Written and reading:
YL: wrote for The New Yorker about a rural farmer who rose to fame and fortune on Chinese live-streaming app Kuaishou. I’m watching People’s Republic of Desire, a documentary about another booming platform YY.com. (If you’re in NYC, it’s being released on Nov 30th.) Reading On the Noodle Road by Jen-Jin Liu, a food writer turned founder of Black Sesame Kitchen (where I now work as an assistant!) who chronicles the noodle from Beijing to Rome Still hunkering carefully through Martin Buber’s I and Thou. Listening to this conversation between Michael Pollan and Sam Harris on the future of psychedelic drug use — in clinical practice, end-of-life care, and just to get some ego-less perspective.

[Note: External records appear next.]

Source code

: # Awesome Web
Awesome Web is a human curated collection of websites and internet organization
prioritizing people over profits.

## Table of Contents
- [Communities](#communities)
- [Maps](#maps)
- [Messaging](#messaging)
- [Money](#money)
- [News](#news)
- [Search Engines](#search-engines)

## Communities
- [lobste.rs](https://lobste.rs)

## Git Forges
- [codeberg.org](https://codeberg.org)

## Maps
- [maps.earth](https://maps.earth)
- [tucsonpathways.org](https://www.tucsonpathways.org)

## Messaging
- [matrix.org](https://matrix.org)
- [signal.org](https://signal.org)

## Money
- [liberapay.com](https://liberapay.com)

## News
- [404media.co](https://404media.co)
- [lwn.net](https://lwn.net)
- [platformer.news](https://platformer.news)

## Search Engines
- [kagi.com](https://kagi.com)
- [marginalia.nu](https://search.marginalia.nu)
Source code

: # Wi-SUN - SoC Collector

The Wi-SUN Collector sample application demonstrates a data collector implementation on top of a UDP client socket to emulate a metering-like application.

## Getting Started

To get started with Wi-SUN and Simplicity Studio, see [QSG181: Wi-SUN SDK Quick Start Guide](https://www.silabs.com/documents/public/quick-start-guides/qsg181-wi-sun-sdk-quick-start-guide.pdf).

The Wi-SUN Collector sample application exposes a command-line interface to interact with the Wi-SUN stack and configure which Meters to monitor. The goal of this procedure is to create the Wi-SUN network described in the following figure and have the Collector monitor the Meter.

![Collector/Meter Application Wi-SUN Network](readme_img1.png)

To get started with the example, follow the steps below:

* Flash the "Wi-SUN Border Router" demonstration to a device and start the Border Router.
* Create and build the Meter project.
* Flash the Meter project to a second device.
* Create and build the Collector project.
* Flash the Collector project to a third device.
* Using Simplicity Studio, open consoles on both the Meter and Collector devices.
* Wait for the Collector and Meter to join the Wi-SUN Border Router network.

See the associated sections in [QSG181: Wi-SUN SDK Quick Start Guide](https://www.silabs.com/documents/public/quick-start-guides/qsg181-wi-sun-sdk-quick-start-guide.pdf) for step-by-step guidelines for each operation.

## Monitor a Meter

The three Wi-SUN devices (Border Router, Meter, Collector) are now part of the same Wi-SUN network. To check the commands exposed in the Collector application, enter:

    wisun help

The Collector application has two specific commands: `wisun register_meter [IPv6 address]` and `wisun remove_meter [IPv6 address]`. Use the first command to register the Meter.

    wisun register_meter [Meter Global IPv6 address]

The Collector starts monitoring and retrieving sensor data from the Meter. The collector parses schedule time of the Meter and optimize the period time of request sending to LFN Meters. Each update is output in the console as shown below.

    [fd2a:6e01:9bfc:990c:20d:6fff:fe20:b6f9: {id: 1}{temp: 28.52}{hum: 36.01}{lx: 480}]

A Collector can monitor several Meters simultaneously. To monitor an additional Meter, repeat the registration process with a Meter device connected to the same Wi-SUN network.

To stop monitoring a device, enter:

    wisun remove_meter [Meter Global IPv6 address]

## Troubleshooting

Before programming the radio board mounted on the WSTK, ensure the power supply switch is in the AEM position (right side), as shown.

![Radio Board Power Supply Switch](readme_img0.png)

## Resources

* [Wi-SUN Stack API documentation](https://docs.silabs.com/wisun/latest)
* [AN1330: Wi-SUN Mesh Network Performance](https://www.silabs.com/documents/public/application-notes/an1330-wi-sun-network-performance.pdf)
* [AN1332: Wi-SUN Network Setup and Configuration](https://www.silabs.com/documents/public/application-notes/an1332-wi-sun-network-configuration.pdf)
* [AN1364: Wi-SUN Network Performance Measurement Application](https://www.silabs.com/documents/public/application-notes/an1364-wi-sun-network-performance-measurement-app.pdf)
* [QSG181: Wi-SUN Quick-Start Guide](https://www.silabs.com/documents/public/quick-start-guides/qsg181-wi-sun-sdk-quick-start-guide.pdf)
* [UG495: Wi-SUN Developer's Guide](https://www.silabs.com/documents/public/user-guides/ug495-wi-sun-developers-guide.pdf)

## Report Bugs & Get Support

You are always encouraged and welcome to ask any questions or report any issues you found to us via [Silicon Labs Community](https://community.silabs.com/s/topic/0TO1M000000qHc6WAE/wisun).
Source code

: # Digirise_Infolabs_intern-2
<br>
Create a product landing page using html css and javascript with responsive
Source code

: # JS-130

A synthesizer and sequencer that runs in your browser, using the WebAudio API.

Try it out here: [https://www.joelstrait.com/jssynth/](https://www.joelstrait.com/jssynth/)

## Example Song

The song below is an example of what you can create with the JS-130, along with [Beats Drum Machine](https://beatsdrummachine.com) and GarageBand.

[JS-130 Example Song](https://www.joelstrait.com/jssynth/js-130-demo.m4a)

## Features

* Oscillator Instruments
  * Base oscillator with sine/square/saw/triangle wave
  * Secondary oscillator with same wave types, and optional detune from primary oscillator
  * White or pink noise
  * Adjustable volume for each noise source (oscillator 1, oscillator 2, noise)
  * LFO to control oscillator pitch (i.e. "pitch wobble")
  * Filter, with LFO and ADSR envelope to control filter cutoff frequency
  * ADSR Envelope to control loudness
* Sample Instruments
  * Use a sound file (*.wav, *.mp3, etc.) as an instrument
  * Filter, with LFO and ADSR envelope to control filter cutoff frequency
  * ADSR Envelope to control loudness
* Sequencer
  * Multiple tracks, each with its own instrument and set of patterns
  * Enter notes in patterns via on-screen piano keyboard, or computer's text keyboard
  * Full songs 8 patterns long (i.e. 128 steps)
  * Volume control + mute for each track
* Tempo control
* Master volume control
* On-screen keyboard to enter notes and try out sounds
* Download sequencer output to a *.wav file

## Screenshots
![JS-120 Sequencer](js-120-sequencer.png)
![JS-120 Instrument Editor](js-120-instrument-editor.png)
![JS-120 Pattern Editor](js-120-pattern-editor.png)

SH: I wrote an essay about the horrors of the New Gmail for The Baffler, and about Bob Dylan’s drawings for The Economist. I also wrote about the catharsis and complexities of rage rooms--and in case you thought all I did was critique, I wrote about the marvelous trash of Amsterdam for The New York Times! I’ve been on a tear through Sally Rooney’s two novels, Normal People and Conversations with Friends, and finished the slow-and-agonizing-but-wonderful Outline trilogy by Rachel Cusk.